What do you get when you mix live electronica and belly dancing? Beats Antique.

The trio, composed of David Satori, Tommy Cappel and Zoe Jakes, fuse together Middle Eastern, Gypsy, hip-hop, dub reggae and other world music sounds with electronic tracks to produce visceral beats for the dancing performance. Jakes builds on these elements, blending her world-renowned tribal belly-dancing skills with tango, hip-hop and Indian dance.

The Beats formed in 2007 in San Francisco, Calif., and since then have released three self-produced albums and two EPs with original songs. The Beats are slated to play at more than 10 festivals this summer, including Bonnaroo, Wakarusa, Lollapalooza, Hangout Music Festival, Camp Bisco, High Sierra Music Festival and Electric Forest Festival.

Here Cappel discusses the band’s influences, collaborations and festival presence.

SM: Can you talk a little bit about how you guys got started?

TC: We originally started as a recording project. Zoe got this opportunity to do a belly-dancing album. She got that opportunity and put me and David on board and that’s how it started. We never thought we’d be performing live.

SM: What made you guys decided to start performing live?

TC: Our friends have a lot of electronic music parties and little festivals out on the West Coast, and they were telling us about a lot of people who were DJing our music. They started hiring us to DJ. We started slowly adding our live instruments to it.

SM: When you started out DJing, did you always have an emphasis on performance art or was that something that developed later?

TC: Yeah Zoe would always dance with us.

SM: I know both you and Zoe played with the Yard Dog Road Show, how did that experience shape the Beats Antique?

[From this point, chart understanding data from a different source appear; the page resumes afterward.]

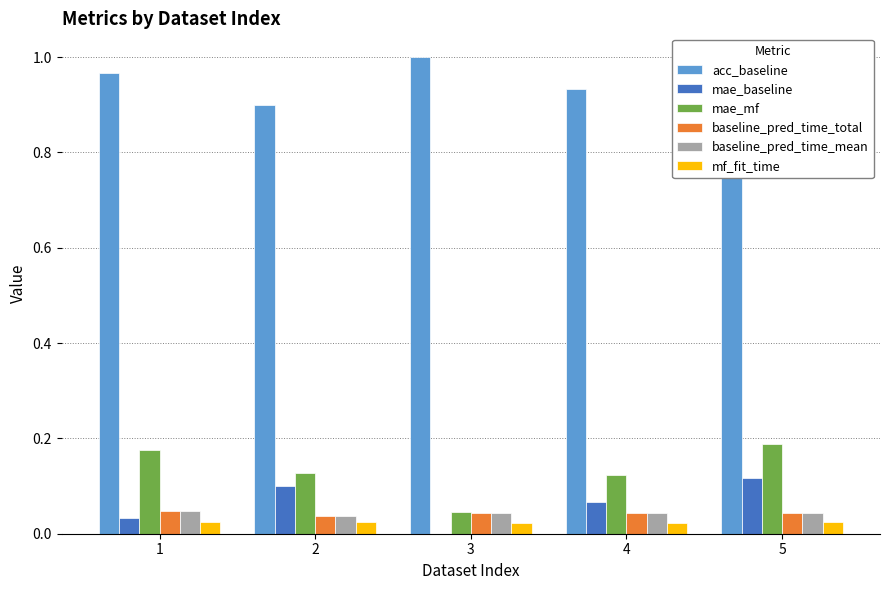

Reading left to right, transcribe all the data shown in this chart.

acc_baseline: 1.0	0.9	1.0	0.9	0.9
mae_baseline: 0.0	0.1	0.0	0.1	0.1
mae_mf: 0.2	0.1	0.0	0.1	0.2
baseline_pred_time_total: 0.0	0.0	0.0	0.0	0.0
baseline_pred_time_mean: 0.0	0.0	0.0	0.0	0.0
mf_fit_time: 0.0	0.0	0.0	0.0	0.0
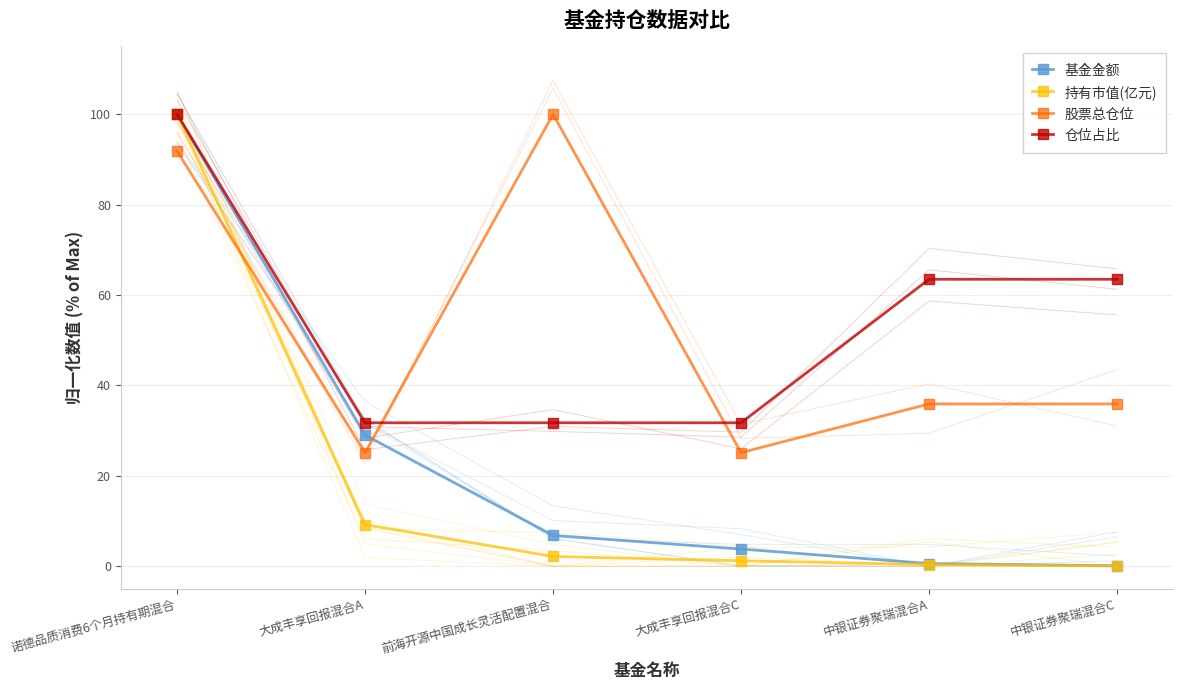

Count the number of categories in the chart.

6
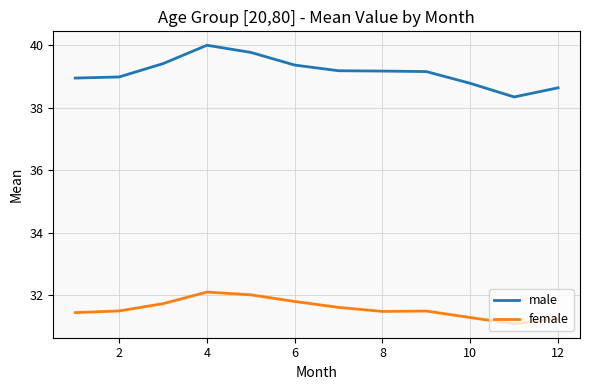

What are all the series names shown in the legend?

male, female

TC: I was in that band for nine years. I was the drummer and helped write a lot of material. I brought Zoe in as a belly dancer for that project. Also, she started doing burlesque as well with a troupe. That definitely had something to do with how Beats Antique got started because we both were in that band. But really it’s just the fact that there was a performer that there was the similarity. The music is completely different.

SM: I know that David worked with Femi Kuti. Do you know anything about how that relationship developed and did it have any influence on the Beats Antique?

TC: He didn’t really work with Femi. Basically they played a couple of shows together in Africa. Aphrodesia, David’s band before Beats Antique, was an African band. They went to West Africa and did a tour around West Africa. Femi saw them when they were in Nigeria and brought them to the shrine of Fela, Fela Kuti’s shrine. And basically Femi came out and played a few songs with them for the two shows that they did.

SM: How did you guys meet Jamie Janover, and what has been his involvement with the band?

TC: I met Jamie Janover back at Wakarusa actually, when the Yard Dogs played there. He’s always been a good friend, and he was playing in a band called Lynx, Lynx and Janover. Lynx and I wrote a song together, and we included our bands in that song. And then he’s just a good friend. He booked a lot of shows for us like the Sonic Bloom festival, and then they played a bunch of shows with us in Colorado.

SM: I know you guys worked with John Popper on your album Blind Threshold. How did that collaboration come about?

TC: We met John Popper at South by Southwest last year in 2010 and we share the same manager. We were introduced and we asked him if he wanted to sit in with us. He said sure. So he played a track with us during one of our shows there and had a good time. We ended up getting along pretty well. And then later on in the year when we were sorting out our album, we decided to ask him if he wanted to sit in on the song for the recording, and he said yes. We sent a recording engineering out to his house and recorded him playing a track. They sent it to us. We cut it all up and made it happen.